Many of the religious Jews that I hear say they prefer to land at 16:30 in Israel and spend Shabbat at the airport in Israel or walk to a nearby synagogue or neighborhood.

The religious man sitting next to me recognizes that this very act causes much more violation of the Sabbath than landing a few minutes late in Israel. “El Al is now bringing two small planes from and to Israel, that’s another two sets of crew that will fly and work on Sabbath,” he says.

The crew is equally frustrated and helpless.

In this unpleasant encounter, I could not find anyone who wanted to land in Athens, not even the ultra orthodox who seemed equally frustrated with the decision handed down.

That’s the law the crew tells us.

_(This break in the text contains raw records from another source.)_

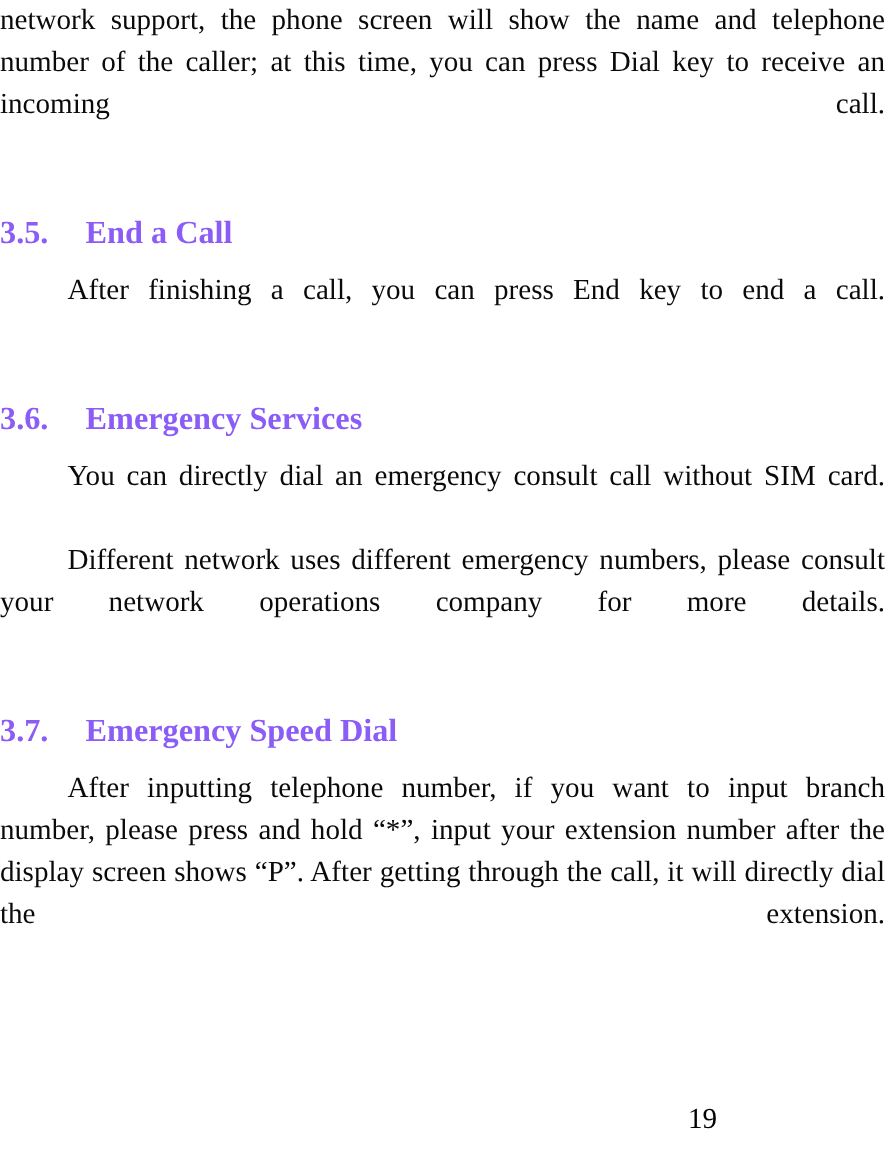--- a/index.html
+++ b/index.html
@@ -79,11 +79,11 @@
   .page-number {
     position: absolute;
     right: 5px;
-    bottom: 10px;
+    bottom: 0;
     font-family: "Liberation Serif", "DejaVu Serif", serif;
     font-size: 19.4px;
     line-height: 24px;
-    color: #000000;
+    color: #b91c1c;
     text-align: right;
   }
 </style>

We have no choice.

I can’t help but find irony in the words of an orthodox man standing over me, as people complain.

“What a Great Father we have….look at what he has done to us!” the man smiles.

And I wonder, who is this “Great Father” and what has He done?

I think most of us on the plane realize that this time it is El Al management.

I for one challenge the decision to play with my fate, with full disregard for the desire of the passengers, or the safety involved in an unplanned landing and an additional take off, and the economic cost to El Al, now a private company that should strive for profitability and for pleasing its passengers.

Six hours later, 7:30 pm and we are about to land in Tel Aviv. A final announcement from the new crew: Our luggage is waiting on carousel number 3 for us in Israel.

How did it get there before us?

The flight we disembarked in Athens, took the crew and flew to Israel before us! Indeed, they flew the plane back to Israel with crew and luggage after we deplaned. When we asked if this was what would happen, the crew told us they did not know. But as it happens, they need to get back to Israel as well and without us it is no longer a commercial airliner so it can fly to Israel with our luggage and the crew. No paid passengers allowed; Paid passengers on Shabbat, they told me, would make it “illegal”.

The plane and our crew flew to Israel with our luggage but we, the paying passengers, were delayed in Athens for three hours, made to stand in line and go through security and customs, wait on line for new boarding passes and put on a small plane that does not say “El Al” on it.

And to that I say to the CEO of El Al, Look at what you have done to us!”